Study protocol: azithromycin therapy for chronic lung disease of prematurity (AZTEC) - a randomised, placebo-controlled trial of azithromycin for the prevention of chronic lung disease of prematurity in preterm infants.

INTRODUCTION: Chronic lung disease of prematurity (CLD), also known as bronchopulmonary dysplasia (BPD), is a cause of significant respiratory morbidity in childhood and beyond.
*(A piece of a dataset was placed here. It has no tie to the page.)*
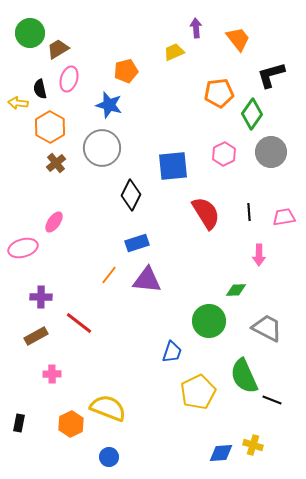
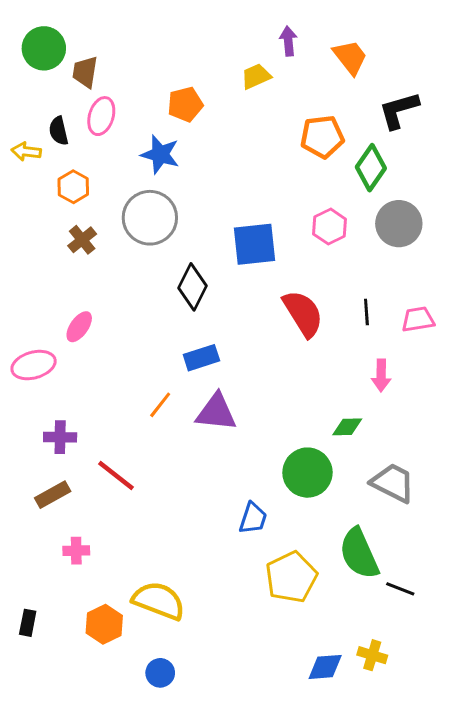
brown trapezoid: (58, 49) -> (85, 72), turned -50
orange hexagon: (50, 127) -> (73, 187), size x0.7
Coupled with lung immaturity, infections (especially by Ureaplasma spp) are implicated in the pathogenesis of CLD through promotion of pulmonary inflammation. Azithromycin, which is a highly effective against Ureaplasma spp also has potent anti-inflammatory properties. Thus, azithromycin therapy may improve respiratory outcomes by targeting infective and inflammatory pathways. Previous trials using macrolides have not been sufficiently powered to definitively assess CLD rates. To address this, the azithromycin therapy for chronic lung disease of prematurity (AZTEC) trial aims to determine if a 10-day early course of intravenous azithromycin improves rates of survival without CLD when compared with placebo with an appropriately powered study. METHODS AND ANALYSIS: 796 infants born at less than 30 weeks' gestational age who require at least 2 hours of continuous respiratory support within the first 72 hours following birth are being enrolled by neonatal units in the UK. They are being randomised to receive a double-blind, once daily dose of intravenous azithromycin (20 mg/kg for 3 days, followed by 10 mg/kg for a further 7 days), or placebo. CLD is being assessed at 36 weeks' PMA. Whether colonisation with Ureaplasma spp prior to randomisation modifies the treatment effect of azithromycin compared with placebo will also be investigated. Secondary outcomes include necrotising enterocolitis, intraventricular/cerebral haemorrhage, retinopathy of prematurity and nosocomial infections, development of antibiotic resistance and adverse reactions will be monitored. ETHICS AND DISSEMINATION: Ethics permission has been granted by Wales Research Ethics Committee 2 (Ref 18/WA/0199), and regulatory permission by the Medicines and Healthcare Products Regulatory Agency (Clinical Trials Authorisation reference 21323/0050/001-0001). The study is registered on ISRCTN (ISRCTN11650227). The study is overseen by an independent Data Monitoring Committee and an independent Trial Steering Committee. We shall disseminate our findings via national and international peer-reviewed journals, and conferences. A summary of the findings will also be posted on the trial website.